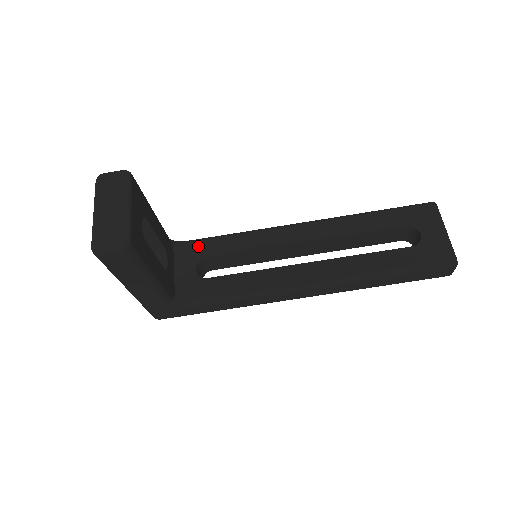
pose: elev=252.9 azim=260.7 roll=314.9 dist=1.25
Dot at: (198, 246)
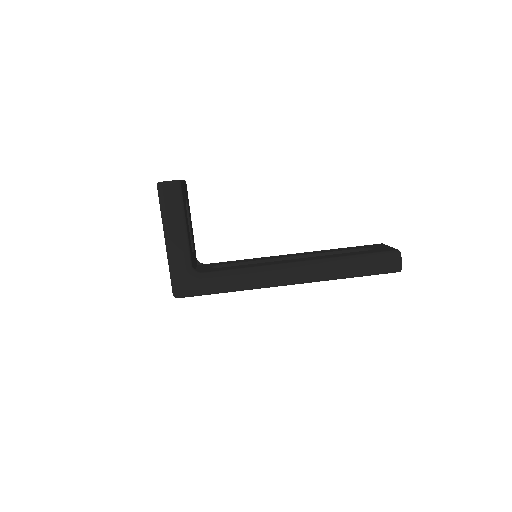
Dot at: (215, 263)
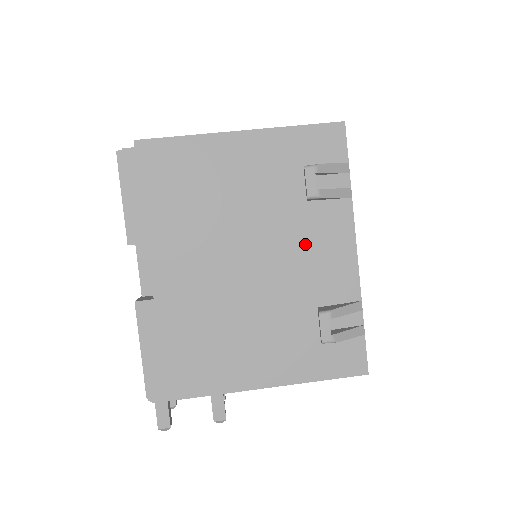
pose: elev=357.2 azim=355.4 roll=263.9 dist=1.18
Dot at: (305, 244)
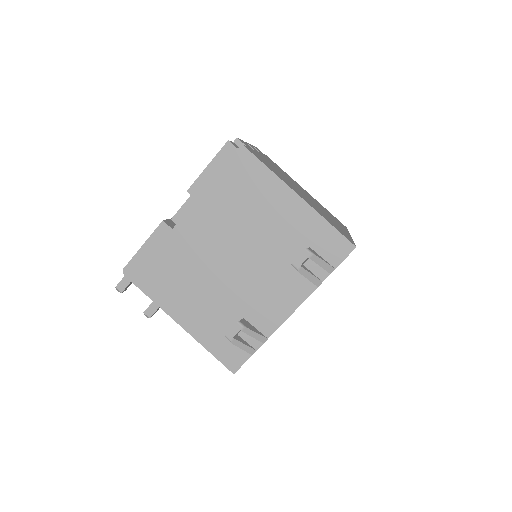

→ JOB:
Rewrite all the rows above as a numbered list, skipping any blank lines. Leave the pictures out of your answer.

→ REPLY TO THE TASK:
1. pose: elev=252.9 azim=260.7 roll=314.9 dist=1.25
2. Dot at: (198, 246)
3. Dot at: (215, 263)
4. pose: elev=357.2 azim=355.4 roll=263.9 dist=1.18
5. Dot at: (305, 244)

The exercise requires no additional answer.